An operation stacking framework for large ensemble computations

  • Authors:
  • Mehmet Belgin;Calvin J. Ribbens;Godmar Back

  • Affiliations:
  • State University, Blacksburg, VA;State University, Blacksburg, VA;State University, Blacksburg, VA

  • Venue:
  • Proceedings of the 21st annual international conference on Supercomputing
  • Year:
  • 2007

Quantified Score

Hi-index 0.00

Visualization

Abstract

Iterative solutions of sparse problems often achieve only a small fraction of the peak theoretical performance on modern architectures. This problem is highly challenging because sparse matrix storage schemes require data to be accessed irregularly, which leads to massive cache misses.

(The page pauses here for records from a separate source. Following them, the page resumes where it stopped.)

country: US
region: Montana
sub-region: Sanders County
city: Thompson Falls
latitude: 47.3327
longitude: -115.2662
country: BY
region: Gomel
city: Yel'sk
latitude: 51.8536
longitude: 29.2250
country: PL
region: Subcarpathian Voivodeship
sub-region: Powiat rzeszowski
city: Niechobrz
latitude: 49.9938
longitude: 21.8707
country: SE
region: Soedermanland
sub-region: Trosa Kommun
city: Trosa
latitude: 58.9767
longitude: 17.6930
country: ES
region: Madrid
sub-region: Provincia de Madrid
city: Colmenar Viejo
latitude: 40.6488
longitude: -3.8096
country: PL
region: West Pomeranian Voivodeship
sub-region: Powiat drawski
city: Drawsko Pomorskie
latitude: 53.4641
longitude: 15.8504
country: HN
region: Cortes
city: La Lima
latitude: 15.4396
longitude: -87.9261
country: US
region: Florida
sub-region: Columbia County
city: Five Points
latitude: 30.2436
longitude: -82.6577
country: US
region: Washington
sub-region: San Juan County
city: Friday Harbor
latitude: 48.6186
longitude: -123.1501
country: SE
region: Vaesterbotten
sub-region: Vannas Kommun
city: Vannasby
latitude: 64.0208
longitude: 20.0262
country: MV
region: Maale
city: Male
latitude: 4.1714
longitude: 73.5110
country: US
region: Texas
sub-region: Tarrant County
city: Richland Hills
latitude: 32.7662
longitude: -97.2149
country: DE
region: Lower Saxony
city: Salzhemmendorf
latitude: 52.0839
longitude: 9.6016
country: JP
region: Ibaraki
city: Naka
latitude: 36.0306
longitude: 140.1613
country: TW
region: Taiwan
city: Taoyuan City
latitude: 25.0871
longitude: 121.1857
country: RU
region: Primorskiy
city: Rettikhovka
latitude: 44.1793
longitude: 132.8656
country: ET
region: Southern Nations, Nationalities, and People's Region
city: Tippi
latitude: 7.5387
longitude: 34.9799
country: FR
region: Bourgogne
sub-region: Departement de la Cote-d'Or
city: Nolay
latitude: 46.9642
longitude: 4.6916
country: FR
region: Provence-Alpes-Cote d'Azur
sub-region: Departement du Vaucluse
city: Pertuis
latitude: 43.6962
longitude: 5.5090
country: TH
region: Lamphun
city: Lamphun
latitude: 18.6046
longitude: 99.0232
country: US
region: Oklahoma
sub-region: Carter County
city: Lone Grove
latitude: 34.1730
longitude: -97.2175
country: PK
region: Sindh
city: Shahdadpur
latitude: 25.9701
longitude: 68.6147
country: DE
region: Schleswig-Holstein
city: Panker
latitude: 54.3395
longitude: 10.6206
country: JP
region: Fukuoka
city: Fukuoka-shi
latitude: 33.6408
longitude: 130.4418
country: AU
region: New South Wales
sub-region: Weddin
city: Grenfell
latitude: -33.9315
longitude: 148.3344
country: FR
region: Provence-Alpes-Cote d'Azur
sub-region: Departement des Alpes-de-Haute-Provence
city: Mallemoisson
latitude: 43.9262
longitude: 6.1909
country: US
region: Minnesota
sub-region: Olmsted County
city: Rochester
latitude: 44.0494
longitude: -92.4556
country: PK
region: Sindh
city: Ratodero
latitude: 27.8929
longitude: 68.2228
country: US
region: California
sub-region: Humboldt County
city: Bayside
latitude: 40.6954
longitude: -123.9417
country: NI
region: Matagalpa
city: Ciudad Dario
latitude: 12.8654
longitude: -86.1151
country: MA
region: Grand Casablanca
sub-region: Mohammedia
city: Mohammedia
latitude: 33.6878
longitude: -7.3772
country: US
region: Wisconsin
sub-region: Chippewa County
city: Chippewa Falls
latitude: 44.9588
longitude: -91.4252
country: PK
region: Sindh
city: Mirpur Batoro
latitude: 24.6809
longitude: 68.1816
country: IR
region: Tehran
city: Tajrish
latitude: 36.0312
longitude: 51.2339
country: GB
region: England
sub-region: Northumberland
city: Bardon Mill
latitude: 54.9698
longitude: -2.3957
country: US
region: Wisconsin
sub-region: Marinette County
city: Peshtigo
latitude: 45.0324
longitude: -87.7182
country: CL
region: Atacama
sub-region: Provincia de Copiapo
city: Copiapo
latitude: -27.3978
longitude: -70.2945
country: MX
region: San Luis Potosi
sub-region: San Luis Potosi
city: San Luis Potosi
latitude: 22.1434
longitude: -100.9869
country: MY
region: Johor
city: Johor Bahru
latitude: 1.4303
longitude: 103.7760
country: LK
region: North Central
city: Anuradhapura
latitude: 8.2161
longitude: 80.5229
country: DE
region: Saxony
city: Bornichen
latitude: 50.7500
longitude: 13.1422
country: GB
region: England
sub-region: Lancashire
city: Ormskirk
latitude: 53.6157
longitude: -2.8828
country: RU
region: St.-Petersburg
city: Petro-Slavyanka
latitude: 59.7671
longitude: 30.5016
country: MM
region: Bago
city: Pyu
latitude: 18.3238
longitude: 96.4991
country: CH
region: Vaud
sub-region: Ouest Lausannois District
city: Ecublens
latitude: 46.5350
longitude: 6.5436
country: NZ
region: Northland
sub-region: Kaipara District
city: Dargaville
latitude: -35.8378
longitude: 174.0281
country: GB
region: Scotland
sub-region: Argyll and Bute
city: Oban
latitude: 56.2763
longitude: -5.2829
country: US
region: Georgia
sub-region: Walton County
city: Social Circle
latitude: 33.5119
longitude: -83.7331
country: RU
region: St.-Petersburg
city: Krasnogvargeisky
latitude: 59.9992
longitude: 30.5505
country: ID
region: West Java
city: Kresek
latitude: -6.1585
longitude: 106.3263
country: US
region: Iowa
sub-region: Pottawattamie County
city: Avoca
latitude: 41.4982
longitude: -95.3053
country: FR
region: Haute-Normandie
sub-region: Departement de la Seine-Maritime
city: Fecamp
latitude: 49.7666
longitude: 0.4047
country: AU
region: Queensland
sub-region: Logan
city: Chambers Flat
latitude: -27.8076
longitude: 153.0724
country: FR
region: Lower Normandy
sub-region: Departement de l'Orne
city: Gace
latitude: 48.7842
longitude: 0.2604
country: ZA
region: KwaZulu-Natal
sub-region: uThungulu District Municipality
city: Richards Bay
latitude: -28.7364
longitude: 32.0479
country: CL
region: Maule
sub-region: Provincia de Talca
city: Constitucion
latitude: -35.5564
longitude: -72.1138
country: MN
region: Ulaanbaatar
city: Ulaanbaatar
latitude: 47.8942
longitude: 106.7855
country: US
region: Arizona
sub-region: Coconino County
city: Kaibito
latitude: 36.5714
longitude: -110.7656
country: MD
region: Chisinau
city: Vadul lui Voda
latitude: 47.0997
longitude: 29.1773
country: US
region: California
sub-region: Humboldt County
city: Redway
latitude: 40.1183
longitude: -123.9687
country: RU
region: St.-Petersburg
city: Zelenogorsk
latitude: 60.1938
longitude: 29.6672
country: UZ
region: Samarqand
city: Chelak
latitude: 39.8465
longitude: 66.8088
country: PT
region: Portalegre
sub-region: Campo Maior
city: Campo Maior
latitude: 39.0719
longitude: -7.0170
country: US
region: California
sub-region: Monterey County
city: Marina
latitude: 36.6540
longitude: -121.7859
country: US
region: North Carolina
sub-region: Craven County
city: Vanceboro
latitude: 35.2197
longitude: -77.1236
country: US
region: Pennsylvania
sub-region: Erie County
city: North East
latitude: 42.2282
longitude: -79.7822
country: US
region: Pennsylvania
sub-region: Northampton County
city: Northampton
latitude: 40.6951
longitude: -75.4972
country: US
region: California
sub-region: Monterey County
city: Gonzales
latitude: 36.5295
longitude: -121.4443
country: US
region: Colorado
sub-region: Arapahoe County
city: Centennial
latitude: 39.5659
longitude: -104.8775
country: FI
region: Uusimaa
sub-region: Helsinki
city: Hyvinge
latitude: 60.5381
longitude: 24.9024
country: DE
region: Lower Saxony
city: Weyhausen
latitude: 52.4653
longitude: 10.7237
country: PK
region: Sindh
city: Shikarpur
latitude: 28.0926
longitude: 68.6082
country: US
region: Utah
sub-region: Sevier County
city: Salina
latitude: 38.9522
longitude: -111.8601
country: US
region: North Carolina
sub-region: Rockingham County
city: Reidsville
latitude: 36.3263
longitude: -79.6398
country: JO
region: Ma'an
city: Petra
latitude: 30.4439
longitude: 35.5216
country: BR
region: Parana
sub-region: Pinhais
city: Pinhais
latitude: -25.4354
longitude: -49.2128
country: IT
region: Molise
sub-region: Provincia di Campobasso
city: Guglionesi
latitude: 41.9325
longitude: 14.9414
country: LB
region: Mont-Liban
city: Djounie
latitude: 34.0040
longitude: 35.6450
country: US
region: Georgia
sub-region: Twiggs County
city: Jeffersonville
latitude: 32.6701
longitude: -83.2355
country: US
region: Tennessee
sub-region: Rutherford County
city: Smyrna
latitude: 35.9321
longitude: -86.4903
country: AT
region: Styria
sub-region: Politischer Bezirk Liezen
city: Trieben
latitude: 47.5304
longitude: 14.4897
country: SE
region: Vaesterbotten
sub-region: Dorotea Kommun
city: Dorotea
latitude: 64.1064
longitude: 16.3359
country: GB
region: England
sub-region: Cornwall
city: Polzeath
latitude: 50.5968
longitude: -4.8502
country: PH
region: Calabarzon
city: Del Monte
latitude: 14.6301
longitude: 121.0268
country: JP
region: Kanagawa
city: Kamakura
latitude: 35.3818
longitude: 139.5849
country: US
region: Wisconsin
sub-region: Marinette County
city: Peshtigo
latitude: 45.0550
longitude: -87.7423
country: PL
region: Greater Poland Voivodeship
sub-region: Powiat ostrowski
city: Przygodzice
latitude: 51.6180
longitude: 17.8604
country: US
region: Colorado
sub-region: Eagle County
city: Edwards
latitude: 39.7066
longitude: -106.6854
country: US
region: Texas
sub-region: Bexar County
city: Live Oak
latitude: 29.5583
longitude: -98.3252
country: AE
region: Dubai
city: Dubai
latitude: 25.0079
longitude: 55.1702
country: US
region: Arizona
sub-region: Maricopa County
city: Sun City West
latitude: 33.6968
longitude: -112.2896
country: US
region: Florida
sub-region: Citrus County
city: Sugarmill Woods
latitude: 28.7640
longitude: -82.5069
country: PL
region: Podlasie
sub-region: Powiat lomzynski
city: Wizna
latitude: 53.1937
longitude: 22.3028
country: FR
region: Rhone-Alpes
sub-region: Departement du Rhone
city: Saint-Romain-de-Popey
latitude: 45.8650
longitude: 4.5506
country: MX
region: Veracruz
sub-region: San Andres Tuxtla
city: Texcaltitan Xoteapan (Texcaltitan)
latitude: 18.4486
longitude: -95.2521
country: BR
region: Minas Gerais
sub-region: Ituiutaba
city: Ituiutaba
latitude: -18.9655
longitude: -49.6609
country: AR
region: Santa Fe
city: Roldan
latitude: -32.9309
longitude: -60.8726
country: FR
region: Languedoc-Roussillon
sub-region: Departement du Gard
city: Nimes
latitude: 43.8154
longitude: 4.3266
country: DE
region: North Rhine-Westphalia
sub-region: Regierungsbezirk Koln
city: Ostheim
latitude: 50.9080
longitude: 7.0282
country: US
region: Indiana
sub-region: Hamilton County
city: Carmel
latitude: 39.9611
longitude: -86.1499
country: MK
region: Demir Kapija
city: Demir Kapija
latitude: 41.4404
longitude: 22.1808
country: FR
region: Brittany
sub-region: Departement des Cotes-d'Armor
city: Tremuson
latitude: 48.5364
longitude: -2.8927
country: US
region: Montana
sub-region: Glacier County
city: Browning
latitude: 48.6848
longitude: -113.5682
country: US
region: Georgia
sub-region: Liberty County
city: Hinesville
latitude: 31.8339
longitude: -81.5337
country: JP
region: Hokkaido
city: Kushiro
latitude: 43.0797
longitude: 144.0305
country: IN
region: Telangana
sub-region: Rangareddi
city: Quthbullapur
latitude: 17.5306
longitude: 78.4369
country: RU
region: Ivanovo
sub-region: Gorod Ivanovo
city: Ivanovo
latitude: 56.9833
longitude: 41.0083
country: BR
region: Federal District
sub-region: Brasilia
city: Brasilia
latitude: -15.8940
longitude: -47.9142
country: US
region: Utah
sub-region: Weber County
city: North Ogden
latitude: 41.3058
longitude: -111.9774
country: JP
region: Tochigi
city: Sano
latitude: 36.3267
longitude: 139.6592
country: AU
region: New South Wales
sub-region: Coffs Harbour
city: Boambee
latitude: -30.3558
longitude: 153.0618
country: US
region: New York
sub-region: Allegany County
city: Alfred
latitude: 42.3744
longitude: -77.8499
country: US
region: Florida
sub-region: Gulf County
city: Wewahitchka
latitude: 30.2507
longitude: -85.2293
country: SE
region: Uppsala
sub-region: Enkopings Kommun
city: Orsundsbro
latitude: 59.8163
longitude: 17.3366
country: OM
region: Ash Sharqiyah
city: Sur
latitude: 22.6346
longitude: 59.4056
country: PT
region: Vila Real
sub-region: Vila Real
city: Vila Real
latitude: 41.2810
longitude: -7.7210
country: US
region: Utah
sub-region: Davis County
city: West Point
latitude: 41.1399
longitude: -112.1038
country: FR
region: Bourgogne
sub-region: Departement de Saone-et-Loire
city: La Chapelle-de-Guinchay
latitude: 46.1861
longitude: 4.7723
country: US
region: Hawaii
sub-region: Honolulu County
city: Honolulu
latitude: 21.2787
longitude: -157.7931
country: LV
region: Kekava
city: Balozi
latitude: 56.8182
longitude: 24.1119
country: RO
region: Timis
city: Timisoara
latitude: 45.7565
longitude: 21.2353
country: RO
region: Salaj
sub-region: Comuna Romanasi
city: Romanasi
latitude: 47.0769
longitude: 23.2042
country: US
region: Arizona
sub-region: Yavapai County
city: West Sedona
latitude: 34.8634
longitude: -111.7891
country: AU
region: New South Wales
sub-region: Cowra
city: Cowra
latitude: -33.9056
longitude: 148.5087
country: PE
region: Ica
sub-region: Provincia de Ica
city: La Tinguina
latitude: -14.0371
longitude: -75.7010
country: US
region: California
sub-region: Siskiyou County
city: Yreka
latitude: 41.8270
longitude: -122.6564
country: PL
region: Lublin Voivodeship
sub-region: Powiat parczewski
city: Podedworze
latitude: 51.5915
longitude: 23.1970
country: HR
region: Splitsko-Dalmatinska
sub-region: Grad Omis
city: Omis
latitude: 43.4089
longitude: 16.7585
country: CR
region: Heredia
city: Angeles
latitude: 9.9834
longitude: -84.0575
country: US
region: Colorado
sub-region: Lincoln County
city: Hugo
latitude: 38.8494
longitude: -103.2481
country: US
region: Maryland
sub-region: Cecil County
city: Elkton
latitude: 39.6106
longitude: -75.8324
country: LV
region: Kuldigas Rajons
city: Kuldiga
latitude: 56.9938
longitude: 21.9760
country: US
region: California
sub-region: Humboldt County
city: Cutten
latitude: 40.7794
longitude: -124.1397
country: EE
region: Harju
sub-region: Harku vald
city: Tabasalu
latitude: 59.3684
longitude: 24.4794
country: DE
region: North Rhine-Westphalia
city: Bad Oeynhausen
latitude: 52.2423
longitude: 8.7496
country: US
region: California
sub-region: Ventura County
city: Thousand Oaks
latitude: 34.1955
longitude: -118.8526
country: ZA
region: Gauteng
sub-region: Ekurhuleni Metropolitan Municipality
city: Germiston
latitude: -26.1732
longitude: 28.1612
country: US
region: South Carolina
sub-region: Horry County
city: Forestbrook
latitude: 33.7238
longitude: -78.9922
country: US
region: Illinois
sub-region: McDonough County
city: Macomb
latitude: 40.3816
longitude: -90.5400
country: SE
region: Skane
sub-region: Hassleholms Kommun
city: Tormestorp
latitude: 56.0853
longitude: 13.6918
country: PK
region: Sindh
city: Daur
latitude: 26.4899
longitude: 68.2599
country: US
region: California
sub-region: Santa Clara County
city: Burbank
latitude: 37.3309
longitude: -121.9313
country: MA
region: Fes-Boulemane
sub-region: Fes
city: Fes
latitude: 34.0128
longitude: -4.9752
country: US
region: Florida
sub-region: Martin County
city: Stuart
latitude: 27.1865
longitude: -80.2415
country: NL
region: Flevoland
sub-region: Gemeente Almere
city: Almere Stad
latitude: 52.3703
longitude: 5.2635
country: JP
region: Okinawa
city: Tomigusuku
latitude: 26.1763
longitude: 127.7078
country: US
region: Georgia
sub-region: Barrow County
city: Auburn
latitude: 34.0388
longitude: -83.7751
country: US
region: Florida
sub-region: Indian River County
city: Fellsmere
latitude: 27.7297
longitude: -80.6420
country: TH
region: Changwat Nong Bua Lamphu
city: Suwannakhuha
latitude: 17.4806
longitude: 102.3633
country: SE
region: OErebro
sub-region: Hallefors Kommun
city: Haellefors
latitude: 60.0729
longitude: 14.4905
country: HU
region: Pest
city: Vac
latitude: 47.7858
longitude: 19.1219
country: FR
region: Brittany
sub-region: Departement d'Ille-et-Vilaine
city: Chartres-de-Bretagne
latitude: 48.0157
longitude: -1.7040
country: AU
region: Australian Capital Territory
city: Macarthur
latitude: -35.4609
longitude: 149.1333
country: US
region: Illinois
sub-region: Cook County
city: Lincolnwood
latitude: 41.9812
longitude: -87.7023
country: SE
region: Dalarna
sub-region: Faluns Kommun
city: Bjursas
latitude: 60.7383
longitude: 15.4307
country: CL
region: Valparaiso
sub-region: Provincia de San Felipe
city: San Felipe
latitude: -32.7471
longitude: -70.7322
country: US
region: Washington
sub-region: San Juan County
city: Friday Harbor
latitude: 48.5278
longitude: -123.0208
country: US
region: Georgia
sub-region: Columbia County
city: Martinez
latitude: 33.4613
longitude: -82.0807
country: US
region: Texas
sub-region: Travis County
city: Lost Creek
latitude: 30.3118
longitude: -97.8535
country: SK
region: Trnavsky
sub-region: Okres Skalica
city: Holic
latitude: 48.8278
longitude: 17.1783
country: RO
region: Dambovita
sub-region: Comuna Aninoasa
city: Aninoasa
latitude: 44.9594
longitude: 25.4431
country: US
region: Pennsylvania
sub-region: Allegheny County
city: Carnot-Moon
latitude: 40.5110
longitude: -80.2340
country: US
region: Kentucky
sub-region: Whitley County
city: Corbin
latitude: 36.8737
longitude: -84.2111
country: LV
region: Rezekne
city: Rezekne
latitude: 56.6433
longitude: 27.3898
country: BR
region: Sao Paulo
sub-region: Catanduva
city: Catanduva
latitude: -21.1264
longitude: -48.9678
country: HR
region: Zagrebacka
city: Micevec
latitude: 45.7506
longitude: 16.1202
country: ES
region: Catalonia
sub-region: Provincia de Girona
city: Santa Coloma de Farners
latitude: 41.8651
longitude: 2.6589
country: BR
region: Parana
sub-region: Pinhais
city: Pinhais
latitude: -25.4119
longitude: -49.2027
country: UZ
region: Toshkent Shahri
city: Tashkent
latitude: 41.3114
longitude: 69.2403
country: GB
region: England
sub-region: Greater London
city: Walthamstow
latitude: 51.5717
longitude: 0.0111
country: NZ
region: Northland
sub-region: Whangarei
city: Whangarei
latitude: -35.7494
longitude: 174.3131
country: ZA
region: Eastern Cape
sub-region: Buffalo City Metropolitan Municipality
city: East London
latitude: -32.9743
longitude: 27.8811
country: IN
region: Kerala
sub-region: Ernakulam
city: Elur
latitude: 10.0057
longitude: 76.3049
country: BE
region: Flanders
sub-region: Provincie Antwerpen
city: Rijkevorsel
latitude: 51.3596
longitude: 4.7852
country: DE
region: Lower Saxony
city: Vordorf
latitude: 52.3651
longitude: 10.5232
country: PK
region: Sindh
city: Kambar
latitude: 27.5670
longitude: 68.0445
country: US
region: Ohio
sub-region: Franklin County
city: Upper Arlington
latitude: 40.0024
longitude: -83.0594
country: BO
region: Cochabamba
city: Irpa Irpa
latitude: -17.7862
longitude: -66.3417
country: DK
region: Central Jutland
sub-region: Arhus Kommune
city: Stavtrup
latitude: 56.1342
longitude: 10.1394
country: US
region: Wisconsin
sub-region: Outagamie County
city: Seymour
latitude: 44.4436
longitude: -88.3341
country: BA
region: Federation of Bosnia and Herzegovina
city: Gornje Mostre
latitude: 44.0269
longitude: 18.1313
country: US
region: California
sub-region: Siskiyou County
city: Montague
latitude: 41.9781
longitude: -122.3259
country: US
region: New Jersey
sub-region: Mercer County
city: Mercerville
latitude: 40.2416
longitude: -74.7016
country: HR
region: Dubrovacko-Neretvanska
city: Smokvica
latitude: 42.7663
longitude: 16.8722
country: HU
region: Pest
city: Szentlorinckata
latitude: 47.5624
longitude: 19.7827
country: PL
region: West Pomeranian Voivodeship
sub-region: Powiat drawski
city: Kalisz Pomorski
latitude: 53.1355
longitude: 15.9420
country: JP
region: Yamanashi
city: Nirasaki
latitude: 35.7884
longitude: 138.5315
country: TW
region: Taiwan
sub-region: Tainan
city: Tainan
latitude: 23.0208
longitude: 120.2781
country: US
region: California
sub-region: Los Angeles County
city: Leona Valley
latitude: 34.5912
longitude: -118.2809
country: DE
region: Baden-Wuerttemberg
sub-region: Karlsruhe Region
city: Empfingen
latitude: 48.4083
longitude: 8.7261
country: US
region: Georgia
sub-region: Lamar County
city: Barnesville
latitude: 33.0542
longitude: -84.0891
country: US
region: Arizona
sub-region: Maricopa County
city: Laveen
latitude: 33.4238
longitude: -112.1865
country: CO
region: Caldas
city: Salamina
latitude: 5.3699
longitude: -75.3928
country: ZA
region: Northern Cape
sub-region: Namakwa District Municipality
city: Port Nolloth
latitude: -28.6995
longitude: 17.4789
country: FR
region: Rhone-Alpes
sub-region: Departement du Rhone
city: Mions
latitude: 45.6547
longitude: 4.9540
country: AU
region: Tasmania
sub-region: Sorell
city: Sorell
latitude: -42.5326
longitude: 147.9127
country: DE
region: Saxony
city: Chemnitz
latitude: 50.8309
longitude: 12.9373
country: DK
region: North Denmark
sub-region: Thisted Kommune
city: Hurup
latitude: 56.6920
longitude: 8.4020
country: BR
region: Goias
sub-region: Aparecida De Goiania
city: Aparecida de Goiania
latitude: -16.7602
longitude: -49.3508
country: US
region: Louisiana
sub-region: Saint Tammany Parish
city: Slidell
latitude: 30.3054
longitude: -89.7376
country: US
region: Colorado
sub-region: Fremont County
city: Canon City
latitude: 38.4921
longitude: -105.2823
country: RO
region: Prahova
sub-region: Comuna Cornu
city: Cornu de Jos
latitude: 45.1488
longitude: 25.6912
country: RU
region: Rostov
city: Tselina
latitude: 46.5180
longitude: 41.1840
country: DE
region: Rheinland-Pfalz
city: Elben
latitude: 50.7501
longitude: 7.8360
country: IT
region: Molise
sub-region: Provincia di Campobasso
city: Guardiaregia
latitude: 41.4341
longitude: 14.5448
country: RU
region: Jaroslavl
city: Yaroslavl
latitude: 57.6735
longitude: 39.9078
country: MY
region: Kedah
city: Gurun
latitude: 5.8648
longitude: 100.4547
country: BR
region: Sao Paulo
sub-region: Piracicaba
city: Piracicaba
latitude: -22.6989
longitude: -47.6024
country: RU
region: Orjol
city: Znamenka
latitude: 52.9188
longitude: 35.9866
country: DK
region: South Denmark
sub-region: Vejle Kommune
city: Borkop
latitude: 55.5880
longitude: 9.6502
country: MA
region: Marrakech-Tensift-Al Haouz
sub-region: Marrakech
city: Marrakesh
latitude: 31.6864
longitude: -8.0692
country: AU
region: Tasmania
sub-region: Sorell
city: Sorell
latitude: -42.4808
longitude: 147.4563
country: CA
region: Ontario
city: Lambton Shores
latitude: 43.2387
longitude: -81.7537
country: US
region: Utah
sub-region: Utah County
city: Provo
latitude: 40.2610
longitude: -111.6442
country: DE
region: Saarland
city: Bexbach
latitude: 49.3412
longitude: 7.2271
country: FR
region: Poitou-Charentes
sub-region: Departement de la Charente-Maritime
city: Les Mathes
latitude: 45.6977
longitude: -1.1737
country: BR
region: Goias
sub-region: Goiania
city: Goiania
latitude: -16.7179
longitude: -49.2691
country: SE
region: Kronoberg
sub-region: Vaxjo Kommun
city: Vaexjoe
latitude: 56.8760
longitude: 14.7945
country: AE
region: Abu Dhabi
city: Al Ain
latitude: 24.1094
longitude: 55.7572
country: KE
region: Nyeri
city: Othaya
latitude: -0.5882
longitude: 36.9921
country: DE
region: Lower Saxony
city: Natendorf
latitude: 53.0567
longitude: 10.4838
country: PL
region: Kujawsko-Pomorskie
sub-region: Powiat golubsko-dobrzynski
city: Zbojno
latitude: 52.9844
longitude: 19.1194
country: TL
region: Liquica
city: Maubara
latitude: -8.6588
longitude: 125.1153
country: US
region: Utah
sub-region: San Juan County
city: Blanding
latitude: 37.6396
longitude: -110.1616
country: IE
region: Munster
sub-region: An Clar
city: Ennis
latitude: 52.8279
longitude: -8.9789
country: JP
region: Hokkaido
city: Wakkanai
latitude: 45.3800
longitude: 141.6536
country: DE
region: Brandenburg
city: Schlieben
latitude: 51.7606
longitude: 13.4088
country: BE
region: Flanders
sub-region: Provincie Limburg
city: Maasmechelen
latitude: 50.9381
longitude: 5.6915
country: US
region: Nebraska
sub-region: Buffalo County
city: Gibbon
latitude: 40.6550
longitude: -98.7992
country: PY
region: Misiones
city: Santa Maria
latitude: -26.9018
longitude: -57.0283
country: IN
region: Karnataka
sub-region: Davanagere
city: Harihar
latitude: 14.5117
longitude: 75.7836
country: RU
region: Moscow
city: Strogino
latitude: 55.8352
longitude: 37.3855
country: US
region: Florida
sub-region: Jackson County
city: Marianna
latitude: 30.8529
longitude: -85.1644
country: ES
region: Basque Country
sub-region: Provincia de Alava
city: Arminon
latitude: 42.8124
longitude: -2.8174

Furthermore, the inner loop of typical sparse matrix operations accesses only a small and variable amount of data, which not only leads to low utilization of floating point registers, but also prevents optimization techniques that improve instruction level parallelism (ILP), such as unroll and jam. Although a general solution to this problem has not been found, significant performance improvements can be made for at least one important special case, namely large ensemble computations, which run the same application repeatedly on different data sets. In this paper, we present the Operation Stacking Framework (OSF), which runs multiple sparse problems simultaneously, stacking their data and solving them as one, thus improving both cache and ILP utilization. Programmers can use stacked solvers transparently in their applications. Moreover, OSF provides an API that makes it simple to convert existing solvers such as the conjugate gradient (CG) and generalized minimal residual (GMRES) methods into a stacked form. Our experimental results show that stacking can reduce the number of L2 misses by 25% to 44%, resulting in performance improvements of up to 1.95x with an average of 1.60x for stacked CG and GMRES algorithms on a single CPU.